Sarah Palin occasionally makes a good point. It’s never a whole point, but an occasional gem within piles of zirconium. After all, many liberals would love for Republicans to vote for Newt Gingrich in the primary.

For those who do want to “rage against the machine,” whether they come from the political left or the right, you don’t have that many options.

Ron Paul satisfies some “rage,” and you have to think that independents and some Democratic folk are voting for Paul because of the ongoing status quo. The teabaggers are expressing their “rage” by voting for Newt, though Santorum is more like them than we can imagine. Yet Santorum isn’t being taken seriously as a presidential candidate from the people who should love him.

If you are a Democratic supporter, and upset about the lack of movement toward an improved economy, if you wonder when the hell Obamacare will finally come to your house (2014? Maybe?), you have two options. We didn’t say they were good options.

— Vote for Barack Obama and Joe Biden in November, and hope the Dems take back the House and somehow hang on to the Senate.

— Sit out the 2012 election.

As distasteful as the first option might be, the 2nd option really isn’t a good idea, even if you are upset at the “machine.” If the Republicans get in charge of everything, you will more rage and fewer options to express them.

If we end up with a Barack Obama-Mitt Romney matchup, “rage” will not be on the menu for either candidate.
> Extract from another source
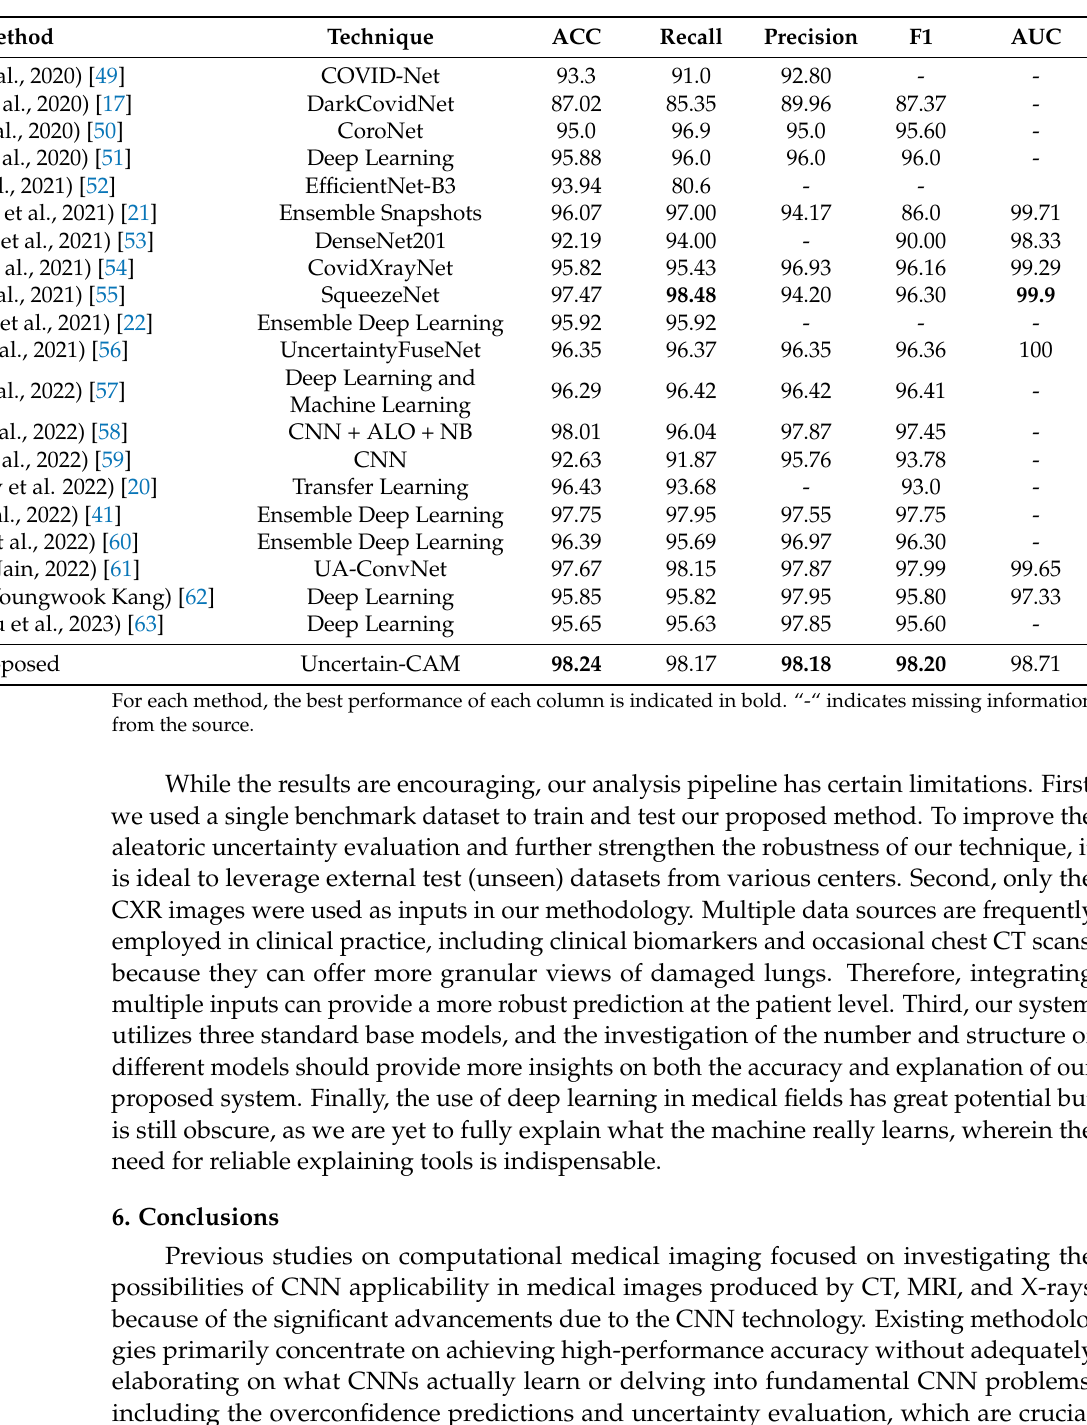
Table 7. Performance of our proposed method compared to state-of-the-art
Obama is cool, almost too cool. A recent comedic example from Keegan-Michael Key and Jordan Peele amplifies this point.

In their new Comedy Central show, “Key and Peele,” Peele plays President Obama and Key acts out the emotion behind the cool, calm president. Peele is the cool cucumber and Key is excited and angry. Often, Obama supporters would like to see a little more Key and a little less Peele.

The lack of “rage” in the mainstream campaign does open the door for a third candidate. The particulars of how that third-party candidate will run — small technicalities. After all, who needs organization when you can just “rage against the machine”?

The assumption is that a rage candidate hurts Romney and helps Obama. This is mostly true, but the president’s re-election team should factor in rage on both sides of the political spectrum. Rage is real and will play a role in the 2012 presidential race; ignore it at your peril.